I was reading Elmer Keith's book on shotguns (yep, the old man wrote one of those too- Shotguns By Keith, http://www.worldcat.org/oclc/1354362 ). He tells a story of a #5 shot pellet bouncing back from a grouse and burying itself in his hunting parter's forehead. They theorized it bounced off a wingbone or the like, as there was nothing but clear air in front of the bird.

Every once in a geat while in shooting, weird things do happen. Louis Awerbuck told us in class of the time a 12 gauge slug fired by one of his students was deflected by the bill of a baseball cap 'worn' by a 3-D target. His point? Be prepared to fire again no matter what.

Strange stuff can happen- thus we all need to be minding all our Ps and Qs any time we have a firearm in hand. In a home defense situation, cover from incoming fire is usually going to be cover from riccochets as well- though even that might not always be true.

lpl

OLNfan
March 21, 2009, 11:39 AM
Well a few weeks ago I went and tested my groupins with slugs and buck shot. with 2 3/4 and 3 inch cartidges. but not at 5,10,20 feet. I went for 25-30-40-50 yrds witch buckshot using 000 and 00. with the slugs I went up to 80 yards (we had a range finder).
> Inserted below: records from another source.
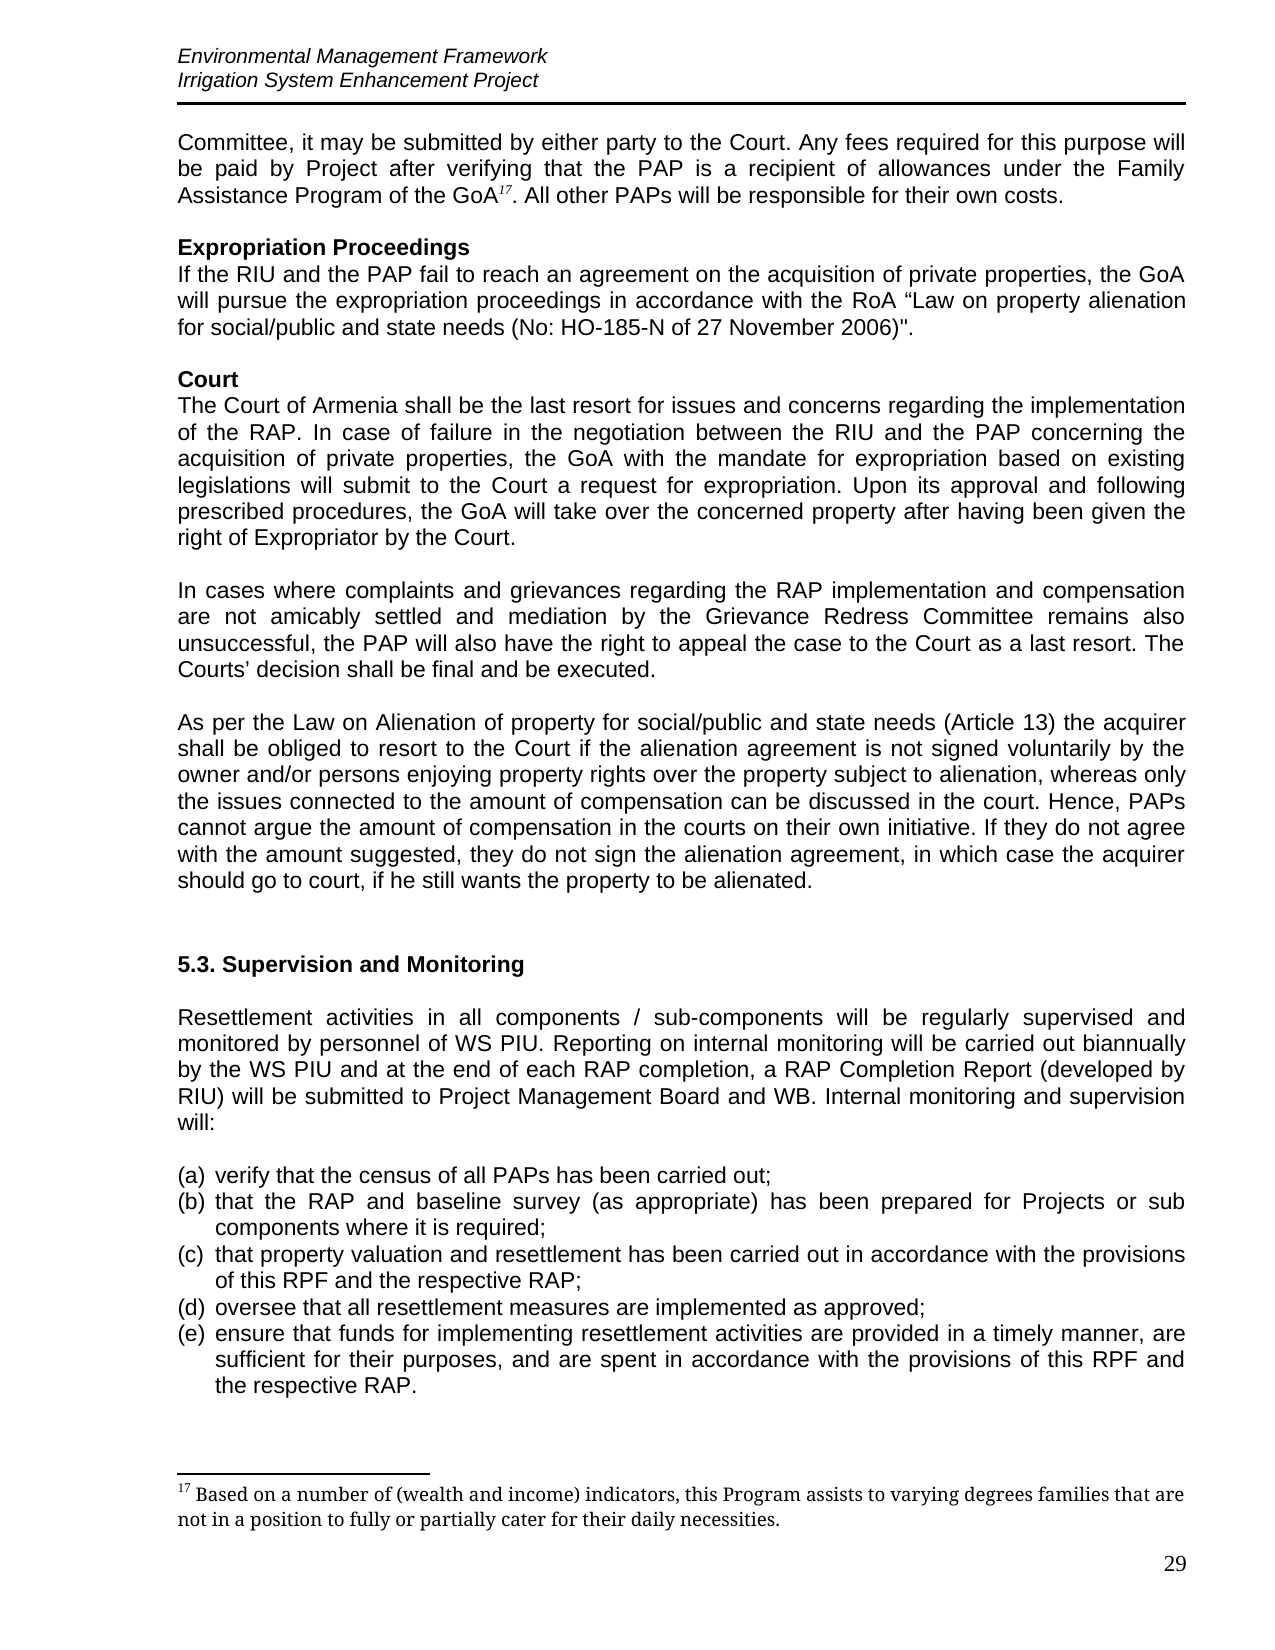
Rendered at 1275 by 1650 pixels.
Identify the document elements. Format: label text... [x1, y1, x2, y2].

text Resettlement activities in all components / sub-components will be regularly supervised and monitored by personnel of WS PIU. Reporting on internal monitoring will be carried out biannually by the WS PIU and at the end of each RAP completion, a RAP Completion Report (developed by RIU) will be submitted to Project Management Board and WB. Internal monitoring and supervision will: [177, 1003, 1186, 1135]
list ensure that funds for implementing resettlement activities are provided in a timely manner, are sufficient for their purposes, and are spent in accordance with the provisions of this RPF and the respective RAP. [177, 1320, 1186, 1399]
text As per the Law on Alienation of property for social/public and state needs (Article 13) the acquirer shall be obliged to resort to the Court if the alienation agreement is not signed voluntarily by the owner and/or persons enjoying property rights over the property subject to alienation, whereas only the issues connected to the amount of compensation can be discussed in the court. Hence, PAPs cannot argue the amount of compensation in the courts on their own initiative. If they do not agree with the amount suggested, they do not sign the alienation agreement, in which case the acquirer should go to court, if he still wants the property to be alienated. [177, 709, 1186, 893]
list that property valuation and resettlement has been carried out in accordance with the provisions of this RPF and the respective RAP; [177, 1241, 1186, 1293]
subtitle 5.3. Supervision and Monitoring [177, 951, 1186, 977]
text The Court of Armenia shall be the last resort for issues and concerns regarding the implementation of the RAP. In case of failure in the negotiation between the RIU and the PAP concerning the acquisition of private properties, the GoA with the mandate for expropriation based on existing legislations will submit to the Court a request for expropriation. Upon its approval and following prescribed procedures, the GoA will take over the concerned property after having been given the right of Expropriator by the Court. [177, 392, 1186, 551]
text In cases where complaints and grievances regarding the RAP implementation and compensation are not amicably settled and mediation by the Grievance Redress Committee remains also unsuccessful, the PAP will also have the right to appeal the case to the Court as a last resort. The Courts’ decision shall be final and be executed. [177, 577, 1186, 682]
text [177, 129, 1186, 208]
list oversee that all resettlement measures are implemented as approved; [177, 1293, 1186, 1320]
text If the RIU and the PAP fail to reach an agreement on the acquisition of private properties, the GoA will pursue the expropriation proceedings in accordance with the RoA “Law on property alienation for social/public and state needs (No: HO-185-N of 27 November 2006)". [177, 261, 1186, 340]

We were shooting at targets we made more for penetration than groupings though.

We had 8 1/2" X 11" (regular piece of paper stacked 5 inchs thick. With 2 inches thick wood frame around it. I made targets like cause if it penetrated that then it would eaisly penetrate the hyde etc of a bear. needless to say the buckshot didnt live up to my expectations.

both were in the same ball park im not going to preech my findings 100%

00 25 yds: 8 pellets For sure entry holes, and only 1 was stuck, pulled it out after.
00 30 yrds: 4-6 pellets for sure entry holes, 4 exit holes
00 40 yrds: 1-3 pellets hit it didnt go through
00 50 yrds: 1 pellet hit didnt stick in, ricchoted off, in a safe direction.

I wont bother with the 2 3/4 000 or the 3 inch 00 and 000. all pretty identical. (this is off memory I didnt write it down hence the #-#)


so 5.10.20 feet Id imagen tear **** up! your grouping would be great haha. unless your hall way is longer than 30yrds hah then Id worry, for stray shots.

hogdogs
March 21, 2009, 01:15 PM
Lee, you and the writer are 100% correct. By mitigate i do not mean "remove possibility from the equation" I just mean that the risk is minimized...
Nothing about a fire arm is guaranteed safe. It is literally an explosion in a controlled environ with devastating projectile flying at super high speed... It just drools possible accident/incident. It is up to us to reduce the risk the best we can...
Brent

zippy13
March 21, 2009, 01:39 PM
Garage Dog et al

Let's not forget our forum's sticky on patterns: Al Thompson's Baseline Data... . If you've been doing pattern testing, please post your findings there to share will all.